Einde inhoudsopgave
Richtlijn 2012/29/EU vaststelling minimumnormen voor de rechten, de ondersteuning en de bescherming van slachtoffers van strafbare feiten
Artikel 6 Recht op informatie over zijn zaak
Geldend
Geldend vanaf 15-11-2012
- Bronpublicatie:
25-10-2012, PbEU 2012, L 315 (uitgifte: 14-11-2012, regelingnummer: 2012/29/EU)
- Inwerkingtreding
15-11-2012
- Bronpublicatie inwerkingtreding:
25-10-2012, PbEU 2012, L 315 (uitgifte: 14-11-2012, regelingnummer: 2012/29/EU)
- Vakgebied(en)
Strafprocesrecht / Terechtzitting en beslissingsmodel
Strafprocesrecht / Voorfase
EU-recht / Rechtsbescherming
Internationaal strafrecht / Europees strafrecht en strafprocesrecht
1.
De lidstaten zorgen ervoor dat het slachtoffer zonder onnodige vertraging in kennis wordt gesteld van zijn recht om de volgende informatie te ontvangen over de strafprocedure die is ingesteld naar aanleiding van zijn aangifte van een tegen hem gepleegd strafbaar feit, en dat hij deze informatie, op verzoek, ontvangt:
- a)
een beslissing om het onderzoek niet voort te zetten of te beëindigen of de dader niet te vervolgen;
- b)
het tijdstip en de plaats van de terechtzitting en de aard van het aan de dader ten laste gelegde.
2.
De lidstaten zorgen ervoor dat het slachtoffer, overeenkomstig de rol van het slachtoffer in het toepasselijke strafrechtstelsel, zonder onnodige vertraging in kennis wordt gesteld van zijn recht om de volgende informatie te ontvangen over de strafprocedure die is ingesteld naar aanleiding van zijn aangifte van een tegen hem gepleegd strafbaar feit, en dat hij deze informatie, op verzoek, ontvangt:
- a)
elke eindbeslissing in een strafzaak;
- b)
informatie waardoor het slachtoffer de stand kan kennen van de strafprocedure, behalve in de uitzonderlijke gevallen waarin het goede verloop van de zaak door een dergelijke kennisgeving nadelig kan worden beïnvloed.
3.
De in lid 1, onder a), en lid 2, onder a), bedoelde informatie omvat de motivering of een korte samenvatting van de motivering van de betrokken beslissing, behalve in het geval van een door een jury uitgesproken beslissing of een beslissing waarvan de motivering vertrouwelijk is, in welke gevallen de motivering krachtens het nationale recht niet behoeft te worden verstrekt.
4.
De wens van het slachtoffer al dan niet informatie te ontvangen is bindend voor de bevoegde autoriteit, tenzij de informatie moet worden verstrekt omdat het slachtoffer gerechtigd is actief deel te nemen aan de strafprocedure.

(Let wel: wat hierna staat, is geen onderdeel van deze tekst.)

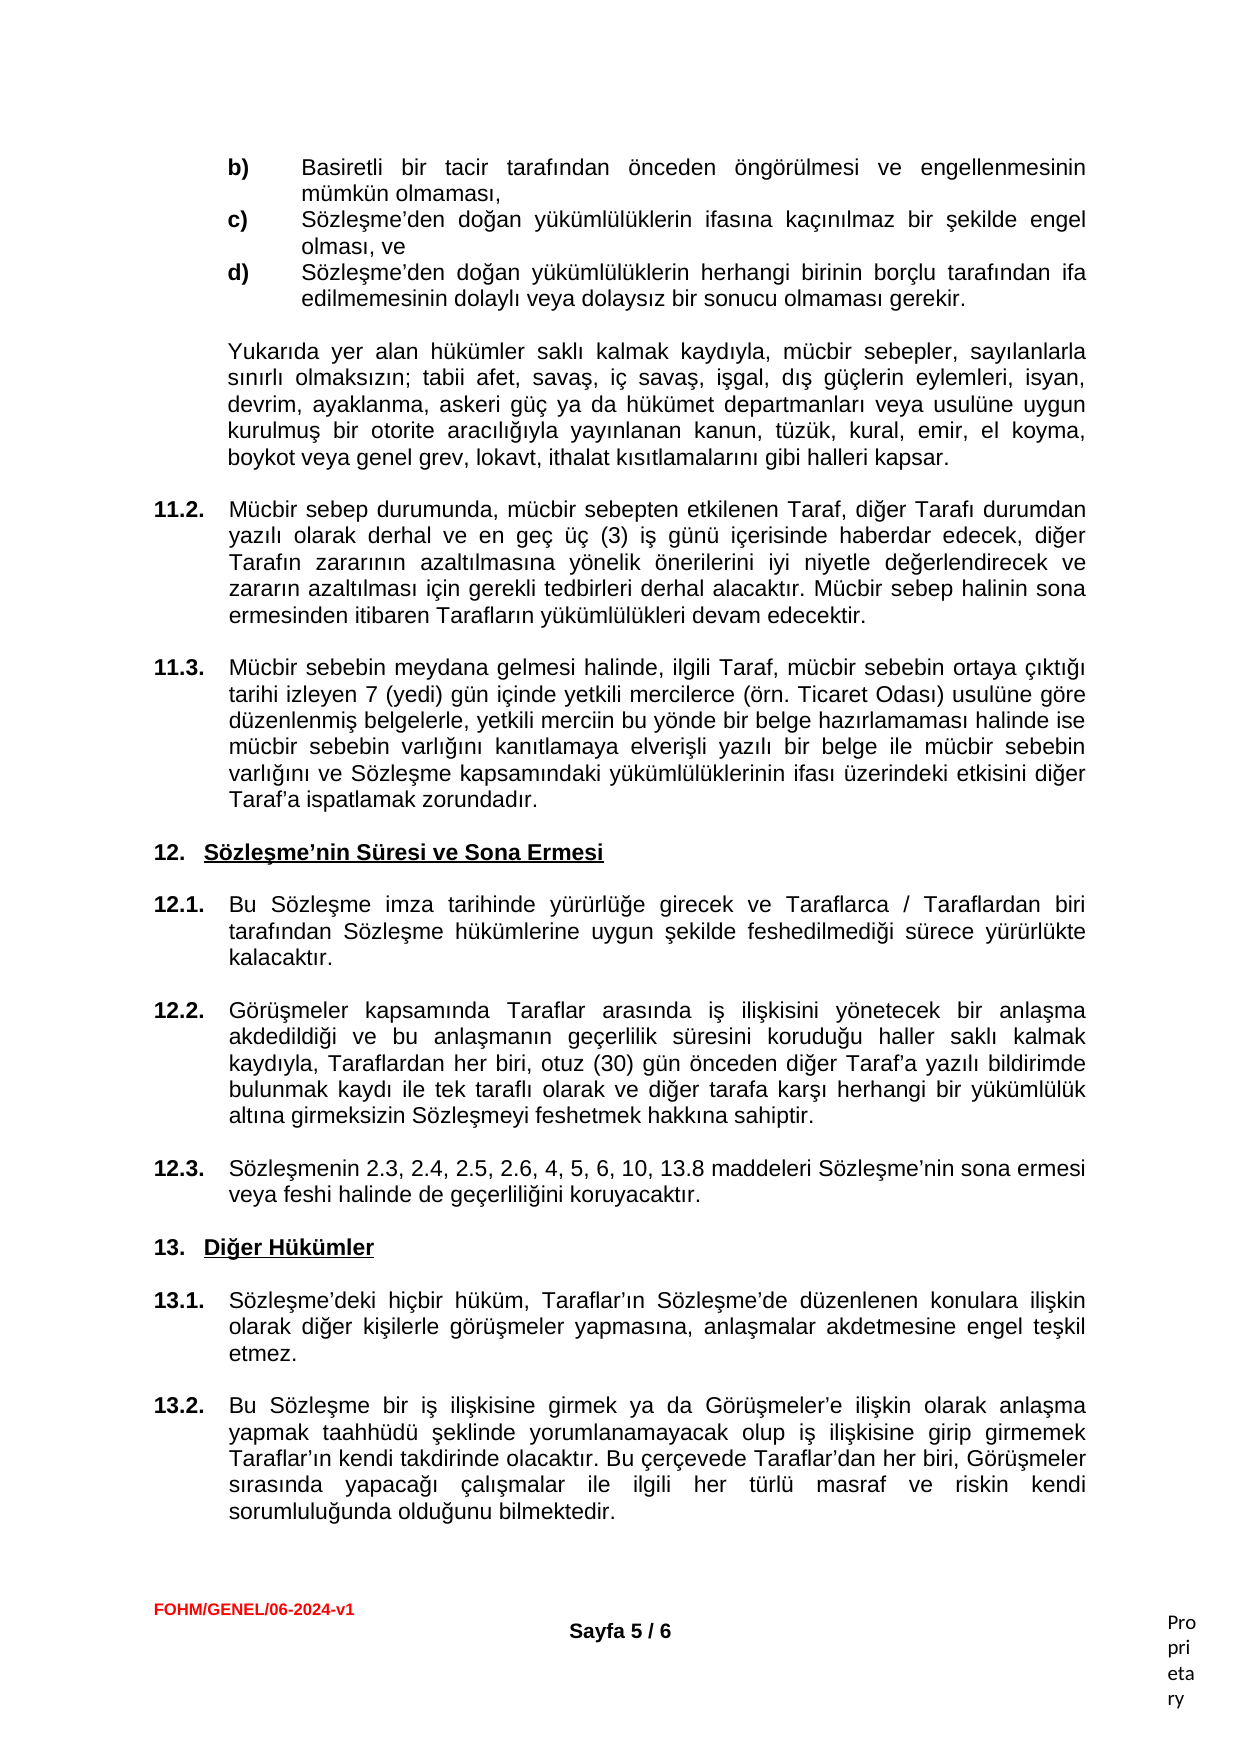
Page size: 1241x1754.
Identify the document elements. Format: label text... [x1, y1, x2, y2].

list Basiretli bir tacir tarafından önceden öngörülmesi ve engellenmesinin mümkün olmaması, [227, 153, 1087, 206]
list Bu Sözleşme bir iş ilişkisine girmek ya da Görüşmeler’e ilişkin olarak anlaşma yapmak taahhüdü şeklinde yorumlanamayacak olup iş ilişkisine girip girmemek Taraflar’ın kendi takdirinde olacaktır. Bu çerçevede Taraflar’dan her biri, Görüşmeler sırasında yapacağı çalışmalar ile ilgili her türlü masraf ve riskin kendi sorumluluğunda olduğunu bilmektedir. [153, 1392, 1087, 1524]
list Diğer Hükümler [153, 1234, 1087, 1260]
list Mücbir sebep durumunda, mücbir sebepten etkilenen Taraf, diğer Tarafı durumdan yazılı olarak derhal ve en geç üç (3) iş günü içerisinde haberdar edecek, diğer Tarafın zararının azaltılmasına yönelik önerilerini iyi niyetle değerlendirecek ve zararın azaltılması için gerekli tedbirleri derhal alacaktır. Mücbir sebep halinin sona ermesinden itibaren Tarafların yükümlülükleri devam edecektir. [153, 496, 1087, 628]
list Sözleşme’den doğan yükümlülüklerin herhangi birinin borçlu tarafından ifa edilmemesinin dolaylı veya dolaysız bir sonucu olmaması gerekir. [227, 259, 1087, 312]
list Mücbir sebebin meydana gelmesi halinde, ilgili Taraf, mücbir sebebin ortaya çıktığı tarihi izleyen 7 (yedi) gün içinde yetkili mercilerce (örn. Ticaret Odası) usulüne göre düzenlenmiş belgelerle, yetkili merciin bu yönde bir belge hazırlamaması halinde ise mücbir sebebin varlığını kanıtlamaya elverişli yazılı bir belge ile mücbir sebebin varlığını ve Sözleşme kapsamındaki yükümlülüklerinin ifası üzerindeki etkisini diğer Taraf’a ispatlamak zorundadır. [153, 654, 1087, 812]
list Görüşmeler kapsamında Taraflar arasında iş ilişkisini yönetecek bir anlaşma akdedildiği ve bu anlaşmanın geçerlilik süresini koruduğu haller saklı kalmak kaydıyla, Taraflardan her biri, otuz (30) gün önceden diğer Taraf’a yazılı bildirimde bulunmak kaydı ile tek taraflı olarak ve diğer tarafa karşı herhangi bir yükümlülük altına girmeksizin Sözleşmeyi feshetmek hakkına sahiptir. [153, 997, 1087, 1129]
list Bu Sözleşme imza tarihinde yürürlüğe girecek ve Taraflarca / Taraflardan biri tarafından Sözleşme hükümlerine uygun şekilde feshedilmediği sürece yürürlükte kalacaktır. [153, 891, 1087, 971]
list Sözleşme’den doğan yükümlülüklerin ifasına kaçınılmaz bir şekilde engel olması, ve [227, 206, 1087, 259]
list Sözleşme’nin Süresi ve Sona Ermesi [153, 839, 1087, 865]
list Sözleşmenin 2.3, 2.4, 2.5, 2.6, 4, 5, 6, 10, 13.8 maddeleri Sözleşme’nin sona ermesi veya feshi halinde de geçerliliğini koruyacaktır. [153, 1155, 1087, 1208]
list Sözleşme’deki hiçbir hüküm, Taraflar’ın Sözleşme’de düzenlenen konulara ilişkin olarak diğer kişilerle görüşmeler yapmasına, anlaşmalar akdetmesine engel teşkil etmez. [153, 1287, 1087, 1366]
text Yukarıda yer alan hükümler saklı kalmak kaydıyla, mücbir sebepler, sayılanlarla sınırlı olmaksızın; tabii afet, savaş, iç savaş, işgal, dış güçlerin eylemleri, isyan, devrim, ayaklanma, askeri güç ya da hükümet departmanları veya usulüne uygun kurulmuş bir otorite aracılığıyla yayınlanan kanun, tüzük, kural, emir, el koyma, boykot veya genel grev, lokavt, ithalat kısıtlamalarını gibi halleri kapsar. [227, 338, 1087, 470]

De lidstaten staan het slachtoffer toe te allen tijde zijn wens te wijzigen en houden daarmee rekening.
5.
De lidstaten zorgen ervoor dat het slachtoffer de mogelijkheid krijgt zich zonder onnodige vertraging ervan op de hoogte te laten stellen dat de persoon die zich wegens het gepleegde strafbare feit dat hem betreft in voorlopige hechtenis bevindt, vervolgd wordt of veroordeeld is, in vrijheid wordt gesteld of uit de gevangenis is ontsnapt. Tevens zorgen de lidstaten ervoor dat het slachtoffer in kennis wordt gesteld van de maatregelen die ter zijner bescherming genomen zijn in het geval van vrijlating of ontsnapping van de dader.
6.
Het slachtoffer ontvangt, op verzoek, de in lid 5 bedoelde informatie ten minste in de gevallen waarin een gevaar of een aanwijsbaar risico bestaat dat hem schade wordt berokkend, doch niet indien er een aanwijsbaar risico bestaat dat de dader als gevolg van de kennisgeving schade wordt berokkend.